Mega rounds power Q1 2026 health tech fundraising

The trend: Digital health funding rounds are getting larger, according to Rock Health’s Q1 2026 health tech funding report released this week.

  • Average deal size reached $36.7 million, the highest in a single quarter since Q4 2021.
  • Average deal size has increased every quarter since Q4 2024, when it was $16.9 million.

Unpacking the trend: Digital health startups raised $4 billion across 110 deals in Q1 2026, with 59% of funding concentrated in just 12 mega rounds of $100 million or more. The number of raises of at least $100 million hit its highest level since the pandemic-era peak in health tech investing. If Q1’s mega-deal pace holds, 2026 will end with about 50—nearly double last year’s total.

The largest digital health deals in Q1 were predominantly late-stage raises:

  • Wearable-maker Whoop raised a $575 million Series G round at a $10.1 billion valuation.
  • AI medical information platform OpenEvidence closed a $250 million Series D in its third round in under a year.
  • Precision health company Verily hauled in $300 million in a late-stage round.
  • Online psychiatry company Talkiatry scored a $210 million Series D round.

Why it matters: Investor capital is concentrating among a smaller group of more established startups, signaling possible fundraising challenges for early-stage digital health companies.

Only 30 digital health startups announced Series B raises through the first three quarters of 2025, per an October 2025 Rock Health report—notable since Series B represents a critical stage where companies must demonstrate their ability to turn early traction into scalable operations and meaningful revenue growth. That Rock Heath report found an average of 63 Series B raises annually over the three years prior to Q3 2025.
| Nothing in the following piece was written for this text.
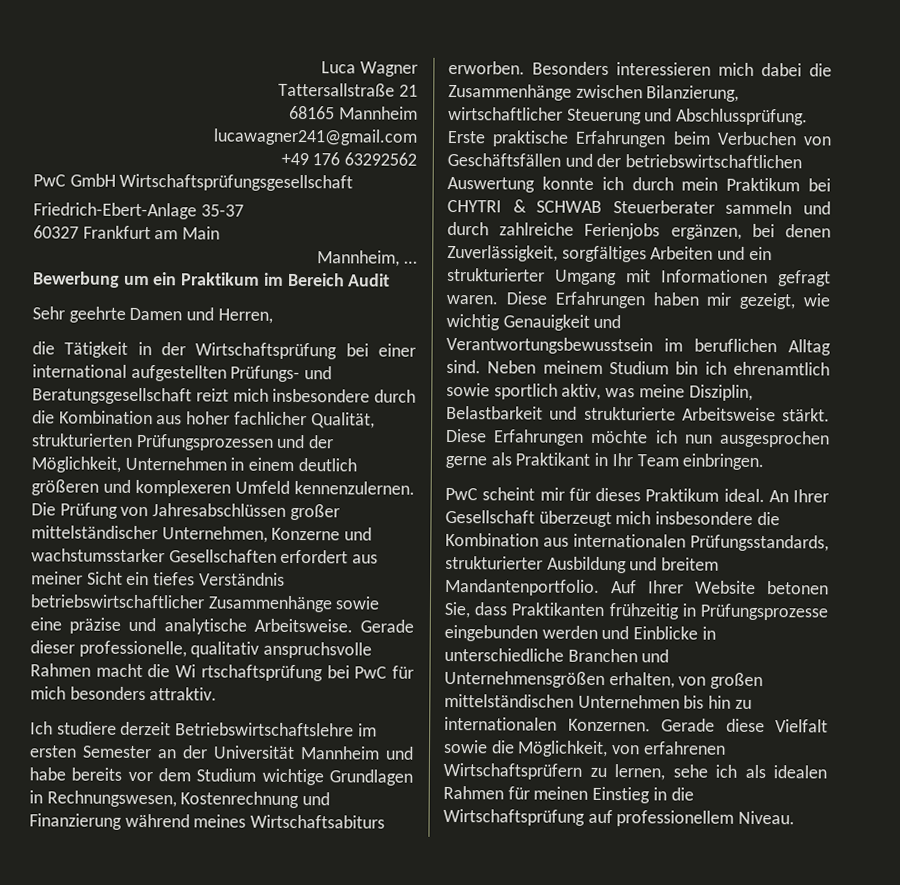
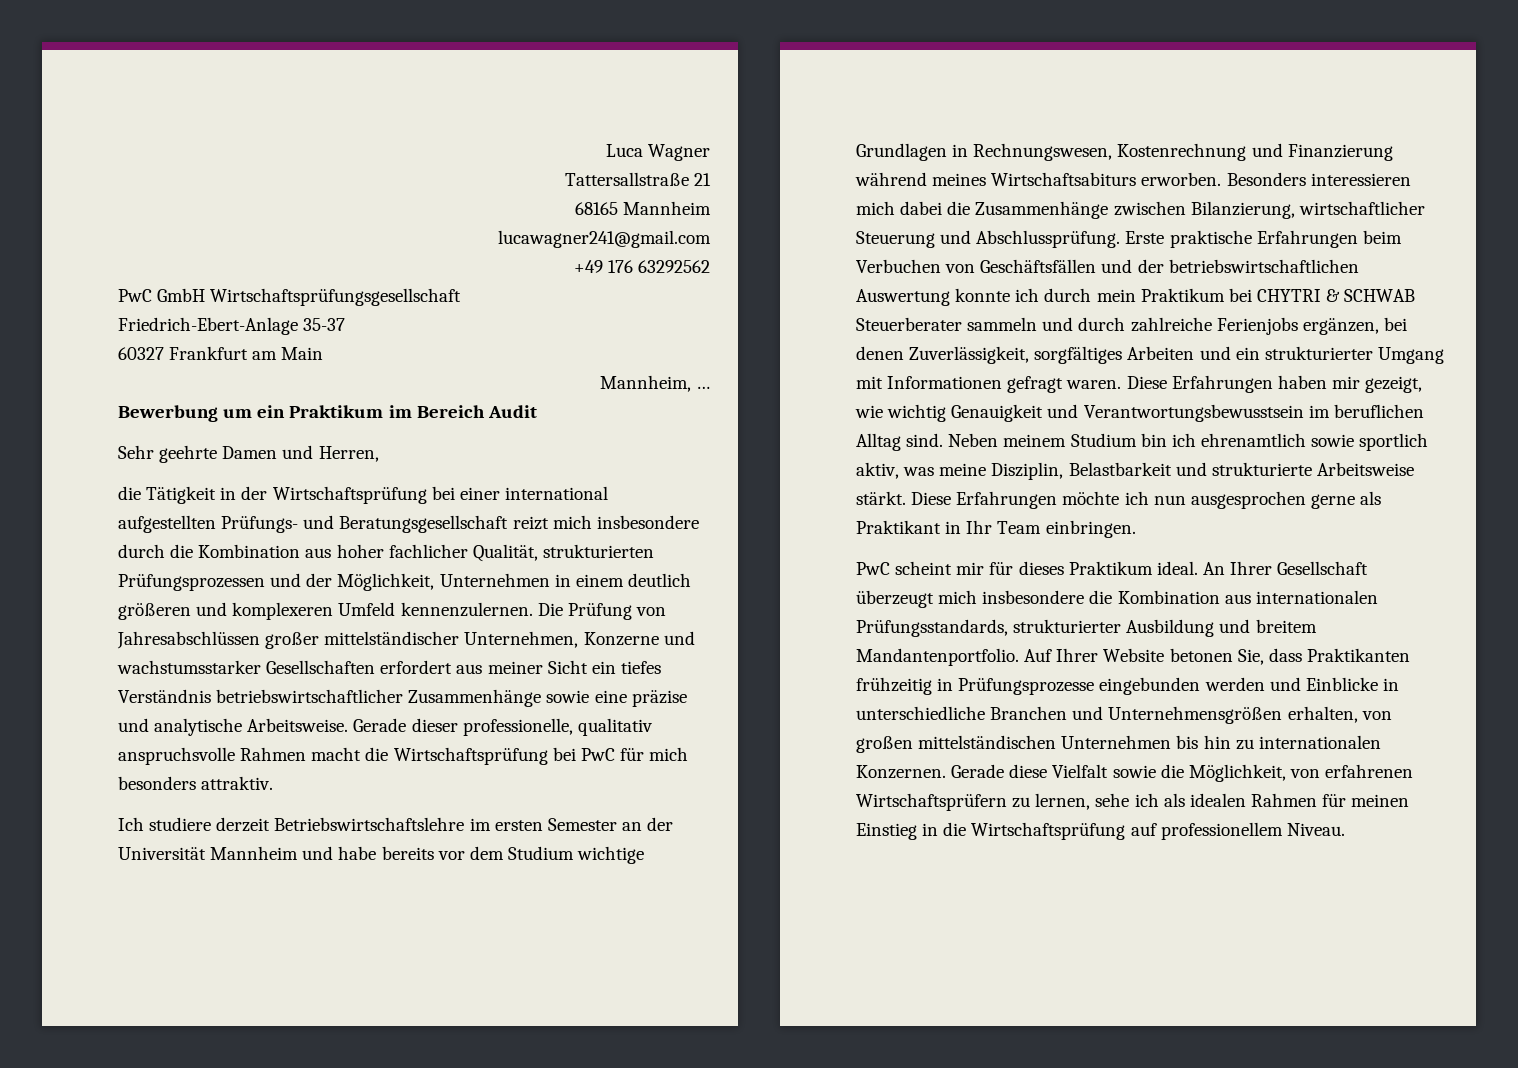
[175,664,323,682] Wi rtschaftsprüfung -> [393,747,548,765] Wirtschaftsprüfung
Implications for health tech companies: With few exceptions, digital health investors are writing large checks for startups with proven market fit and clear AI-driven impact—whether delivering personalized guidance from health data (Whoop), improving physician efficiency (OpenEvidence), or supporting mental health professionals (Talkiatry).

Earlier-stage companies can still win, but only if their solutions deliver tangible value through better patient outcomes, measurable cost savings for health systems, insurers, or employers, or by effectively addressing a large consumer health market.